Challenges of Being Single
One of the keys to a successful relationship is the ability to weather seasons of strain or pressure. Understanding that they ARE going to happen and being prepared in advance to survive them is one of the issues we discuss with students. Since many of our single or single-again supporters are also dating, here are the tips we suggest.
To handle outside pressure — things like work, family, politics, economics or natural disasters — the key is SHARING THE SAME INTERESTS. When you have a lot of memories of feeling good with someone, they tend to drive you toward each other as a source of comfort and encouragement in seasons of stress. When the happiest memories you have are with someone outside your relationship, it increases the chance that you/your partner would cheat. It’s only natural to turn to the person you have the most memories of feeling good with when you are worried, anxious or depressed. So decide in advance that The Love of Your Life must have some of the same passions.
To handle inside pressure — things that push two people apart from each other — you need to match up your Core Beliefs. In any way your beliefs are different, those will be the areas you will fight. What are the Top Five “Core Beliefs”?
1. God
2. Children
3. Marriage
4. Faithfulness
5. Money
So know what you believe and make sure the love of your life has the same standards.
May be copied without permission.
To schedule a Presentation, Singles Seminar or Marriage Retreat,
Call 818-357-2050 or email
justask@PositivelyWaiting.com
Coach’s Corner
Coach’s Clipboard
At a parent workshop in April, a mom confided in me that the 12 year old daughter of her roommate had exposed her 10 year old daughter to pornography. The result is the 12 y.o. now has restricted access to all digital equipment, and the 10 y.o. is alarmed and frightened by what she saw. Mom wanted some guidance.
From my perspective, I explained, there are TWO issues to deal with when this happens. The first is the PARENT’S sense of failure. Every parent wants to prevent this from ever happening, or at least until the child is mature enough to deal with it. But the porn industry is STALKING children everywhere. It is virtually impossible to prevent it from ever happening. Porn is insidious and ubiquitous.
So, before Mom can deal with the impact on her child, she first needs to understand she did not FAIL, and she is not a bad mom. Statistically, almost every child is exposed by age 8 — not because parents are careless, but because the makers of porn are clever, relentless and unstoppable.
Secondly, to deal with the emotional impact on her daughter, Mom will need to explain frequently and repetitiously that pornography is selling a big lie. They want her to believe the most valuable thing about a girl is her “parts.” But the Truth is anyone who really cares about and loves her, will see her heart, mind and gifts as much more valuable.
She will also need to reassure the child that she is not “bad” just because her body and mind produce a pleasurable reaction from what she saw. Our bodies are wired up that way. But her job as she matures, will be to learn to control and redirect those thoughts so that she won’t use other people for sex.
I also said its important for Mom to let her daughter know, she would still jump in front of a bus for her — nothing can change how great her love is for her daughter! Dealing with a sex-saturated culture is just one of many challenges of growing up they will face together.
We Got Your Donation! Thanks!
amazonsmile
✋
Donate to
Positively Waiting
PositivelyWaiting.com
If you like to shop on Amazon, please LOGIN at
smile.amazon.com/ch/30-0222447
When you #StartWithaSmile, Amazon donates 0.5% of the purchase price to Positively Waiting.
...
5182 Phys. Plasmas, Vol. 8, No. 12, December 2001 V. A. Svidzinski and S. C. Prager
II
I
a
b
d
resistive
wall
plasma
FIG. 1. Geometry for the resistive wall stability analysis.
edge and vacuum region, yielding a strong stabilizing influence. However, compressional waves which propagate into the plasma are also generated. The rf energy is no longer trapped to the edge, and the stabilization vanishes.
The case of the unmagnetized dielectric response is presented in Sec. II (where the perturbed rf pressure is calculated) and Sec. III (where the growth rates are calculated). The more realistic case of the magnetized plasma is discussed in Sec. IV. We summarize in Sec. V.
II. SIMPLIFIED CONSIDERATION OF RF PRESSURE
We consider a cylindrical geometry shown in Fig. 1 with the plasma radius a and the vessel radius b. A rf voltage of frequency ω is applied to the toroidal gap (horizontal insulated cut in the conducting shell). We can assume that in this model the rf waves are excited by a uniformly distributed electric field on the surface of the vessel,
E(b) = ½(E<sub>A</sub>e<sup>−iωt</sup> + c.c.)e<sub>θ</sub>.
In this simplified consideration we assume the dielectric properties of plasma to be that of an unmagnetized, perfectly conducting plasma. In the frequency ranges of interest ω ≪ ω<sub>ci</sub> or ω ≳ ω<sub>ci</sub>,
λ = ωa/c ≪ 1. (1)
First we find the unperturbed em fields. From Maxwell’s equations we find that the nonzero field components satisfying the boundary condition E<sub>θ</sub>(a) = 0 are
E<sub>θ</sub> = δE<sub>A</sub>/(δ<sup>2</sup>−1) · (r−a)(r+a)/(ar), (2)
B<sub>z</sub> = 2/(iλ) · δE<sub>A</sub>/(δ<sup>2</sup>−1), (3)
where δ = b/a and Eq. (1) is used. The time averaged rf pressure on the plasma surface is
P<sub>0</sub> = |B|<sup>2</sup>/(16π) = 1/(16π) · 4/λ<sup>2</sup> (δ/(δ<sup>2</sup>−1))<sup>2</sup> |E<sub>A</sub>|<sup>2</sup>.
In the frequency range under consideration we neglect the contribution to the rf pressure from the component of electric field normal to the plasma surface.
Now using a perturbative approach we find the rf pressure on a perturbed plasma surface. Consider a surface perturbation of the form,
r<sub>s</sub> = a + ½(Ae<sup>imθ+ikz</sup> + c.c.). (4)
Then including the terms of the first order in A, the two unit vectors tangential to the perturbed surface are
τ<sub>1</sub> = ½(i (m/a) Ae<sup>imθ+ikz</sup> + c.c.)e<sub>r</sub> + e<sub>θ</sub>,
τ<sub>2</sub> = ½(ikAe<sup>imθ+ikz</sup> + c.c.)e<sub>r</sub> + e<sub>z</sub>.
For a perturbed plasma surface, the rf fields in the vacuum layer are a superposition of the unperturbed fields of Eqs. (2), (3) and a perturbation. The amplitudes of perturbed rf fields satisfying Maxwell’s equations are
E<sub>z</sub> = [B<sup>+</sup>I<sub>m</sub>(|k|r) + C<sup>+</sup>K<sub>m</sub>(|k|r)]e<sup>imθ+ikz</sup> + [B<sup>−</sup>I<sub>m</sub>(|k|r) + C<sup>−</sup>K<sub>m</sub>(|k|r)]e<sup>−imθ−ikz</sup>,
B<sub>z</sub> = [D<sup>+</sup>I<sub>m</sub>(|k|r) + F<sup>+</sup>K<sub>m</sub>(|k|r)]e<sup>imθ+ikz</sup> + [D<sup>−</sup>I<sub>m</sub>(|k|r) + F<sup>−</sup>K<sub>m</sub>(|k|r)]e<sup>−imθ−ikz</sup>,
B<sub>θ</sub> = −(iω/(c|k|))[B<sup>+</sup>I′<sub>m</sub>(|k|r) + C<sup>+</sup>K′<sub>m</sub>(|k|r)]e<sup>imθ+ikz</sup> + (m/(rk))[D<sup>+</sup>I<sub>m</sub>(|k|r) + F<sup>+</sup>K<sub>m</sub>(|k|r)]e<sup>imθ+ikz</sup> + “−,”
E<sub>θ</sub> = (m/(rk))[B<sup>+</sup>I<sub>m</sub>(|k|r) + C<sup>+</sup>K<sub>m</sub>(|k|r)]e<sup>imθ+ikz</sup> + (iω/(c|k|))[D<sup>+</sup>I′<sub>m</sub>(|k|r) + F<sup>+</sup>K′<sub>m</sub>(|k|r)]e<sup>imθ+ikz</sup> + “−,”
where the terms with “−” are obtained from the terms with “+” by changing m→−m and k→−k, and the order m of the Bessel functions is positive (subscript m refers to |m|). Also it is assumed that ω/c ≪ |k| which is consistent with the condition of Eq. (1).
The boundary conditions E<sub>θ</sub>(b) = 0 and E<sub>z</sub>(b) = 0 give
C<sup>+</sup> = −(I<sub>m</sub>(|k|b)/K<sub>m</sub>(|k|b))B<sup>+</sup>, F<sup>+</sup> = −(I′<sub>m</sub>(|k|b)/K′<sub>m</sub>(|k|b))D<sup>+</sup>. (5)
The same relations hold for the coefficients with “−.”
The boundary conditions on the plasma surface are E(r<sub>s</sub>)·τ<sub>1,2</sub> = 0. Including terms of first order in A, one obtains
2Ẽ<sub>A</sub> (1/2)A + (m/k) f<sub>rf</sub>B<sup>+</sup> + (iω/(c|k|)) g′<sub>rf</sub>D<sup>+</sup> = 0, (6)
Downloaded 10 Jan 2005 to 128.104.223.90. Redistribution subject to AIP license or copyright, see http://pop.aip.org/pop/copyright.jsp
==
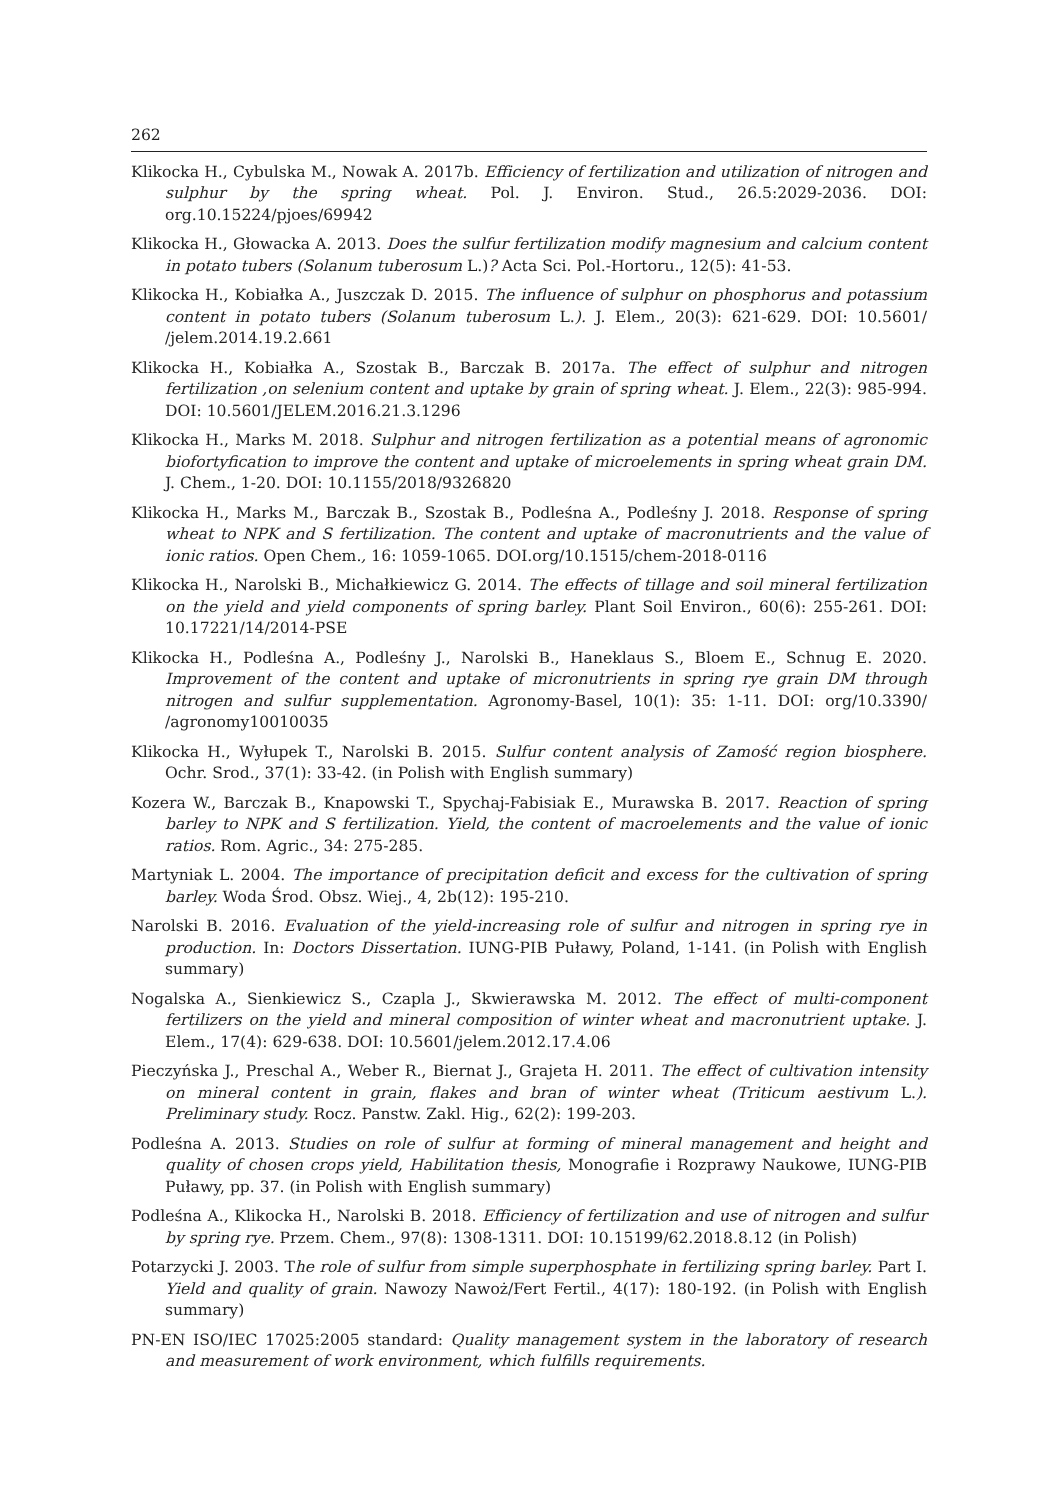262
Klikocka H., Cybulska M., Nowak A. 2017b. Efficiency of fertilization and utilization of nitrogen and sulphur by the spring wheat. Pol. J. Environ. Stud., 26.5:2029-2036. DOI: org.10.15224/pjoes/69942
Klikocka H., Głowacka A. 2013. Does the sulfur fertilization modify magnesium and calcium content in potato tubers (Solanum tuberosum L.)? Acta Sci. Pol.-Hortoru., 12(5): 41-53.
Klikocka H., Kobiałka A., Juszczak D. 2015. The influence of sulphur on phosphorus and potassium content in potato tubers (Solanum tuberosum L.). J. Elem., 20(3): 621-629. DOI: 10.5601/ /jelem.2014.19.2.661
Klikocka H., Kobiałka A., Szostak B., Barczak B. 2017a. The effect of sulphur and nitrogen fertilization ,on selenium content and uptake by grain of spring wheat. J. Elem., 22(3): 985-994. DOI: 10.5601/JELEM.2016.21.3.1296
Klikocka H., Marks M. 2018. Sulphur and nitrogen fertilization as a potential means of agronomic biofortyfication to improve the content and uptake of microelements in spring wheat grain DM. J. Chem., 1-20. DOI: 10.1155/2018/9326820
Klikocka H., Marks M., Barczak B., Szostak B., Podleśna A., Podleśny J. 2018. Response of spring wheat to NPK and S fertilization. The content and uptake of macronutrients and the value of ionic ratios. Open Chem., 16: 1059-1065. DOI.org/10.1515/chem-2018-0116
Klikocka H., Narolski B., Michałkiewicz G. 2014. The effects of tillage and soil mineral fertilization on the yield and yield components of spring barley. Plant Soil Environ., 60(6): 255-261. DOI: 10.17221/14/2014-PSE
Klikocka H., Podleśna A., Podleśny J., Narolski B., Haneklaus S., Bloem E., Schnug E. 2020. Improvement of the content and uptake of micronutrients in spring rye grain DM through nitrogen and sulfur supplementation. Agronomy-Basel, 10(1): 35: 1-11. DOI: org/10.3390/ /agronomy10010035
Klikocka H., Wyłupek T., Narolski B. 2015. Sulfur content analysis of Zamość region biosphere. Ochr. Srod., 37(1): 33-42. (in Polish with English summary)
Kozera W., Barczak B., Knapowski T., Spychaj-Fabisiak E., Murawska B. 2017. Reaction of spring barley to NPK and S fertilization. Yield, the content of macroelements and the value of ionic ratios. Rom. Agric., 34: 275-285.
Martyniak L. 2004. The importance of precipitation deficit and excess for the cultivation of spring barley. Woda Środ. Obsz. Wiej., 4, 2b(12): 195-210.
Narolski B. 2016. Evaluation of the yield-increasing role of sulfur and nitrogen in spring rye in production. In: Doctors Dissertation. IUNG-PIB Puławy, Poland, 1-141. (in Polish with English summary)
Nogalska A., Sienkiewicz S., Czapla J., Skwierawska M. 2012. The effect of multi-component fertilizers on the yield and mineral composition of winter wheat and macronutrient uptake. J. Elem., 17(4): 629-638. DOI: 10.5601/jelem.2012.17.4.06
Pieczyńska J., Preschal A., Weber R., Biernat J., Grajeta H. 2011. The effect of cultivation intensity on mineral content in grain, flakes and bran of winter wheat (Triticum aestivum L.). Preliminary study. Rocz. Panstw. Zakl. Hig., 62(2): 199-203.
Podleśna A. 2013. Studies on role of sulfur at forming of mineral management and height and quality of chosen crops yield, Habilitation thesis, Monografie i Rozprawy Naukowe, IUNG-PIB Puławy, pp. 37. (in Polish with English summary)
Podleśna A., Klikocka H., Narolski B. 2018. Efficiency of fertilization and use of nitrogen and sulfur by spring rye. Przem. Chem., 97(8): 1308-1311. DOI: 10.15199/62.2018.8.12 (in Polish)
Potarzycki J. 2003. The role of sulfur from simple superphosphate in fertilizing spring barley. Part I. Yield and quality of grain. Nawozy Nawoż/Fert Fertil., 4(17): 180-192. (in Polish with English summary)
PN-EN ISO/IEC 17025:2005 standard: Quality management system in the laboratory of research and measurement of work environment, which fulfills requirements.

* **Assignment**
Only one part of the material above is to be transcribed, namely the lines starting with the line that has "Challenges of Being Single" and going on through the line that has "One of the keys", exactly as they stand.

* **Response for this exercise**
Challenges of Being Single
One of the keys to a successful relationship is the ability to weather seasons of strain or pressure. Understanding that they ARE going to happen and being prepared in advance to survive them is one of the issues we discuss with students. Since many of our single or single-again supporters are also dating, here are the tips we suggest.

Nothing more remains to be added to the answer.